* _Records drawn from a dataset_

============

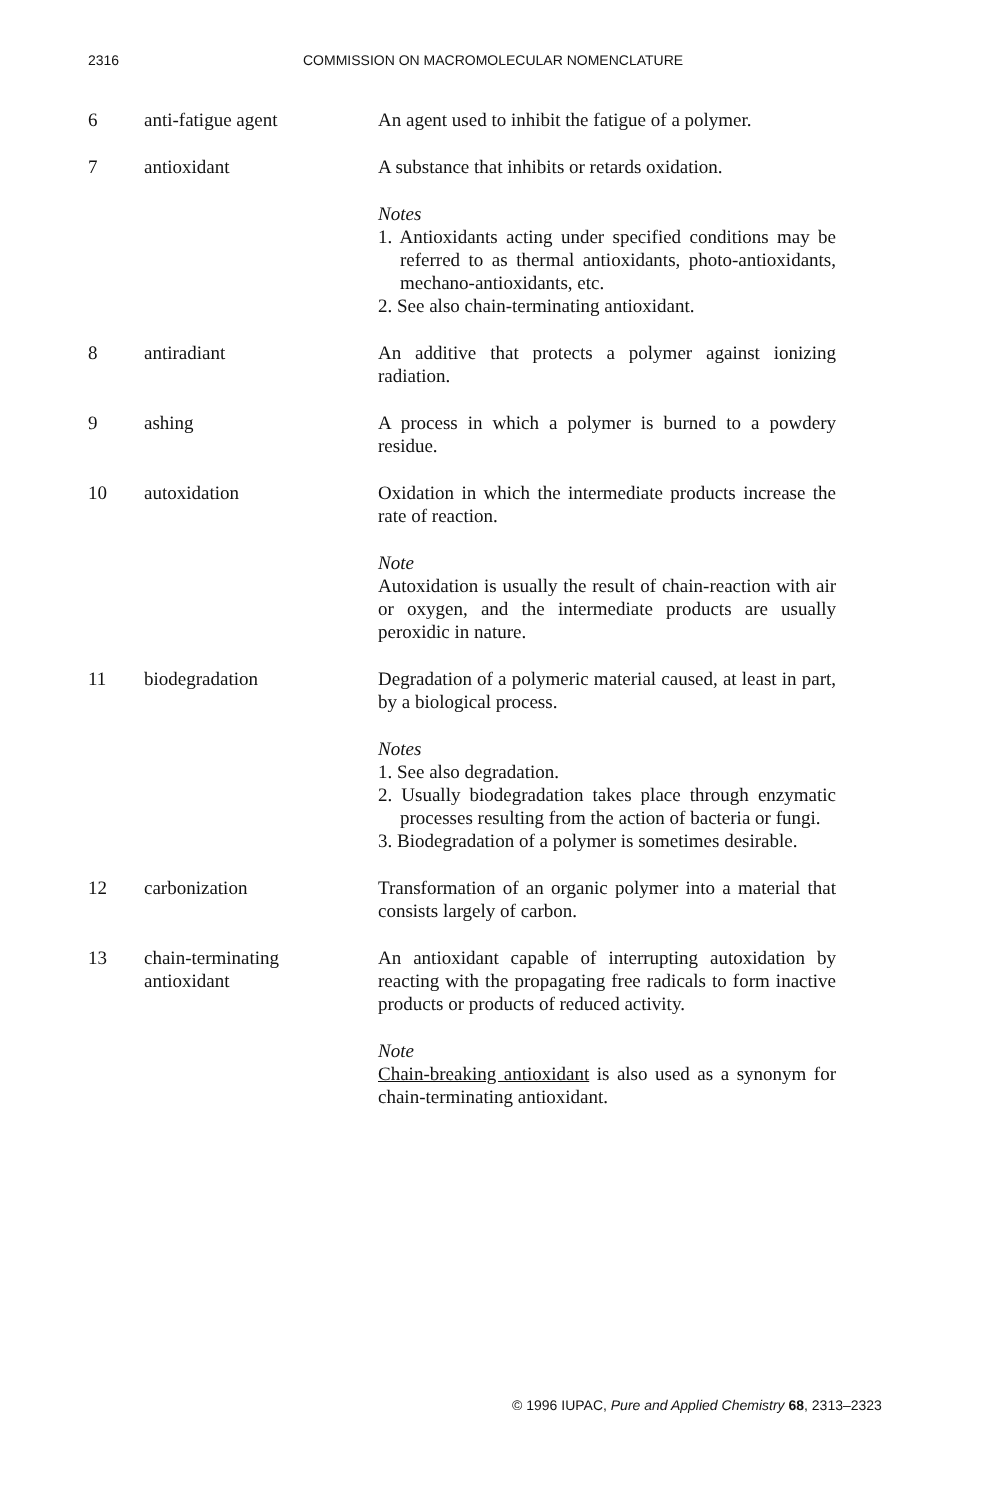2316 COMMISSION ON MACROMOLECULAR NOMENCLATURE
6 anti-fatigue agent An agent used to inhibit the fatigue of a polymer.
7 antioxidant A substance that inhibits or retards oxidation.
Notes
1. Antioxidants acting under specified conditions may be referred to as thermal antioxidants, photo-antioxidants, mechano-antioxidants, etc.
2. See also chain-terminating antioxidant.
8 antiradiant An additive that protects a polymer against ionizing radiation.
9 ashing A process in which a polymer is burned to a powdery residue.
10 autoxidation Oxidation in which the intermediate products increase the rate of reaction.
Note
Autoxidation is usually the result of chain-reaction with air or oxygen, and the intermediate products are usually peroxidic in nature.
11 biodegradation Degradation of a polymeric material caused, at least in part, by a biological process.
Notes
1. See also degradation.
2. Usually biodegradation takes place through enzymatic processes resulting from the action of bacteria or fungi.
3. Biodegradation of a polymer is sometimes desirable.
12 carbonization Transformation of an organic polymer into a material that consists largely of carbon.
13 chain-terminating
antioxidant
An antioxidant capable of interrupting autoxidation by reacting with the propagating free radicals to form inactive products or products of reduced activity.
Note
Chain-breaking antioxidant is also used as a synonym for chain-terminating antioxidant.
© 1996 IUPAC, Pure and Applied Chemistry 68, 2313–2323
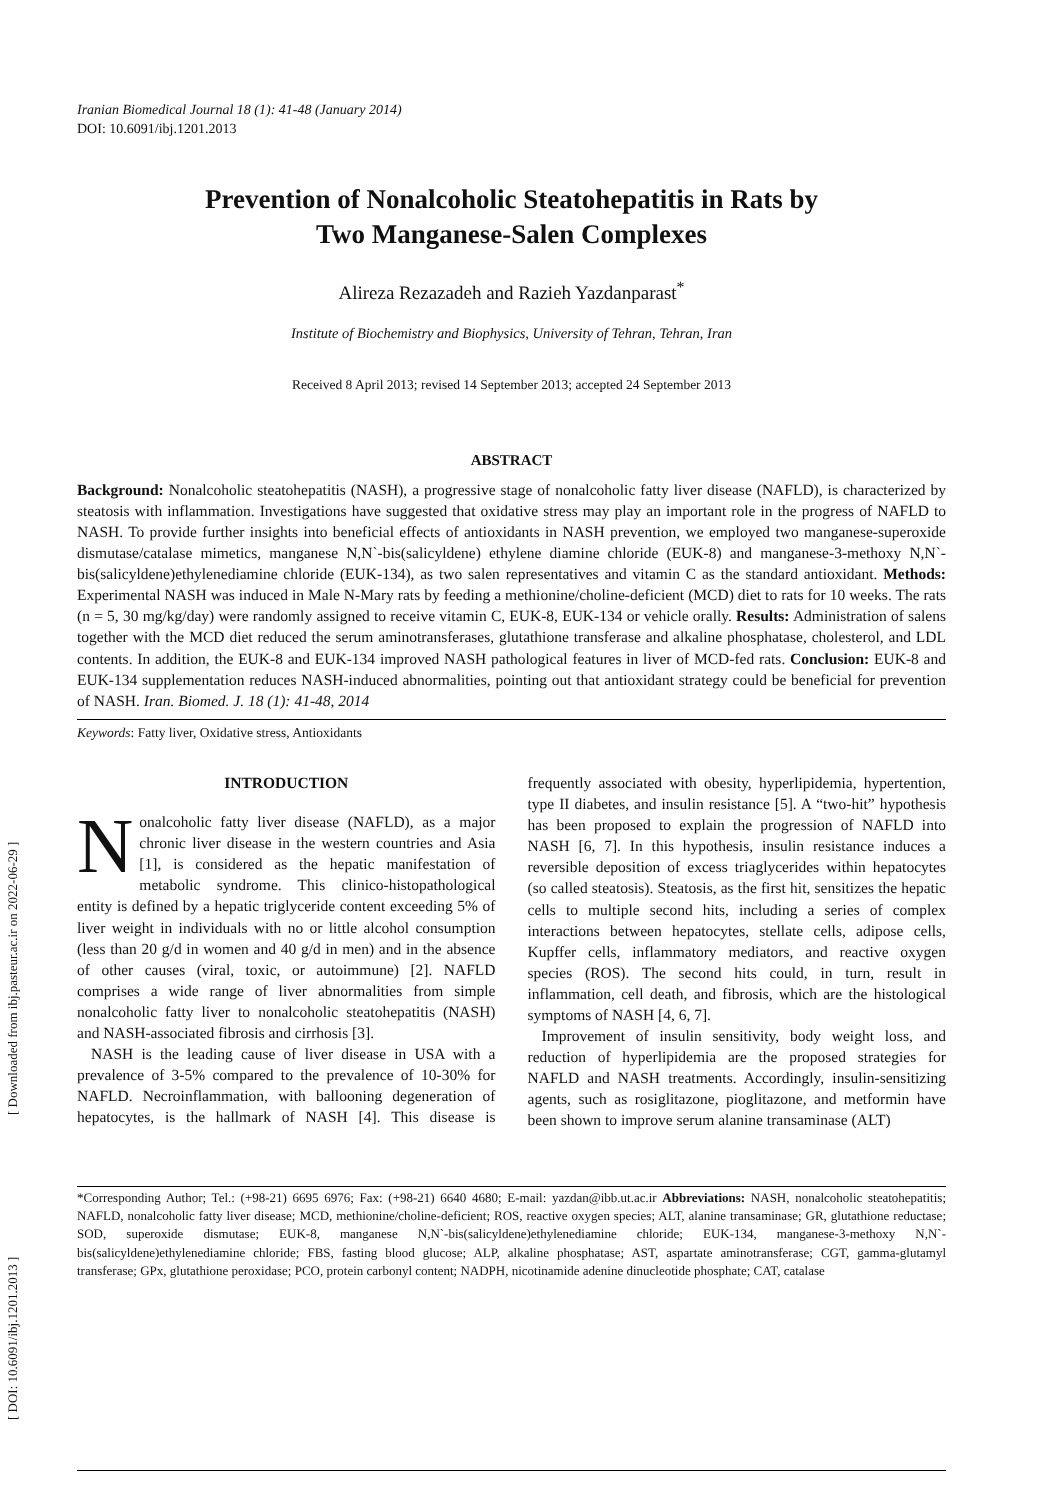[ Downloaded from ibj.pasteur.ac.ir on 2022-06-29 ]
[ DOI: 10.6091/ibj.1201.2013 ]
Iranian Biomedical Journal 18 (1): 41-48 (January 2014)
DOI: 10.6091/ibj.1201.2013
Prevention of Nonalcoholic Steatohepatitis in Rats by
Two Manganese-Salen Complexes
Alireza Rezazadeh and Razieh Yazdanparast<sup>*</sup>
Institute of Biochemistry and Biophysics, University of Tehran, Tehran, Iran
Received 8 April 2013; revised 14 September 2013; accepted 24 September 2013
ABSTRACT
Background: Nonalcoholic steatohepatitis (NASH), a progressive stage of nonalcoholic fatty liver disease (NAFLD), is characterized by steatosis with inflammation. Investigations have suggested that oxidative stress may play an important role in the progress of NAFLD to NASH. To provide further insights into beneficial effects of antioxidants in NASH prevention, we employed two manganese-superoxide dismutase/catalase mimetics, manganese N,N`-bis(salicyldene) ethylene diamine chloride (EUK-8) and manganese-3-methoxy N,N`-bis(salicyldene)ethylenediamine chloride (EUK-134), as two salen representatives and vitamin C as the standard antioxidant. Methods: Experimental NASH was induced in Male N-Mary rats by feeding a methionine/choline-deficient (MCD) diet to rats for 10 weeks. The rats (n = 5, 30 mg/kg/day) were randomly assigned to receive vitamin C, EUK-8, EUK-134 or vehicle orally. Results: Administration of salens together with the MCD diet reduced the serum aminotransferases, glutathione transferase and alkaline phosphatase, cholesterol, and LDL contents. In addition, the EUK-8 and EUK-134 improved NASH pathological features in liver of MCD-fed rats. Conclusion: EUK-8 and EUK-134 supplementation reduces NASH-induced abnormalities, pointing out that antioxidant strategy could be beneficial for prevention of NASH. Iran. Biomed. J. 18 (1): 41-48, 2014
Keywords: Fatty liver, Oxidative stress, Antioxidants
INTRODUCTION
Nonalcoholic fatty liver disease (NAFLD), as a major chronic liver disease in the western countries and Asia [1], is considered as the hepatic manifestation of metabolic syndrome. This clinico-histopathological entity is defined by a hepatic triglyceride content exceeding 5% of liver weight in individuals with no or little alcohol consumption (less than 20 g/d in women and 40 g/d in men) and in the absence of other causes (viral, toxic, or autoimmune) [2]. NAFLD comprises a wide range of liver abnormalities from simple nonalcoholic fatty liver to nonalcoholic steatohepatitis (NASH) and NASH-associated fibrosis and cirrhosis [3].
NASH is the leading cause of liver disease in USA with a prevalence of 3-5% compared to the prevalence of 10-30% for NAFLD. Necroinflammation, with ballooning degeneration of hepatocytes, is the hallmark of NASH [4]. This disease is frequently associated with obesity, hyperlipidemia, hypertention, type II diabetes, and insulin resistance [5]. A “two-hit” hypothesis has been proposed to explain the progression of NAFLD into NASH [6, 7]. In this hypothesis, insulin resistance induces a reversible deposition of excess triaglycerides within hepatocytes (so called steatosis). Steatosis, as the first hit, sensitizes the hepatic cells to multiple second hits, including a series of complex interactions between hepatocytes, stellate cells, adipose cells, Kupffer cells, inflammatory mediators, and reactive oxygen species (ROS). The second hits could, in turn, result in inflammation, cell death, and fibrosis, which are the histological symptoms of NASH [4, 6, 7].
Improvement of insulin sensitivity, body weight loss, and reduction of hyperlipidemia are the proposed strategies for NAFLD and NASH treatments. Accordingly, insulin-sensitizing agents, such as rosiglitazone, pioglitazone, and metformin have been shown to improve serum alanine transaminase (ALT)
*Corresponding Author; Tel.: (+98-21) 6695 6976; Fax: (+98-21) 6640 4680; E-mail: yazdan@ibb.ut.ac.ir Abbreviations: NASH, nonalcoholic steatohepatitis; NAFLD, nonalcoholic fatty liver disease; MCD, methionine/choline-deficient; ROS, reactive oxygen species; ALT, alanine transaminase; GR, glutathione reductase; SOD, superoxide dismutase; EUK-8, manganese N,N`-bis(salicyldene)ethylenediamine chloride; EUK-134, manganese-3-methoxy N,N`-bis(salicyldene)ethylenediamine chloride; FBS, fasting blood glucose; ALP, alkaline phosphatase; AST, aspartate aminotransferase; CGT, gamma-glutamyl transferase; GPx, glutathione peroxidase; PCO, protein carbonyl content; NADPH, nicotinamide adenine dinucleotide phosphate; CAT, catalase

============

* _What you need to do_
What lines in the data above contain the word "also"? Show them all.

* _Answer to the problem_
2. See also chain-terminating antioxidant.
1. See also degradation.
Chain-breaking antioxidant is also used as a synonym for chain-terminating antioxidant.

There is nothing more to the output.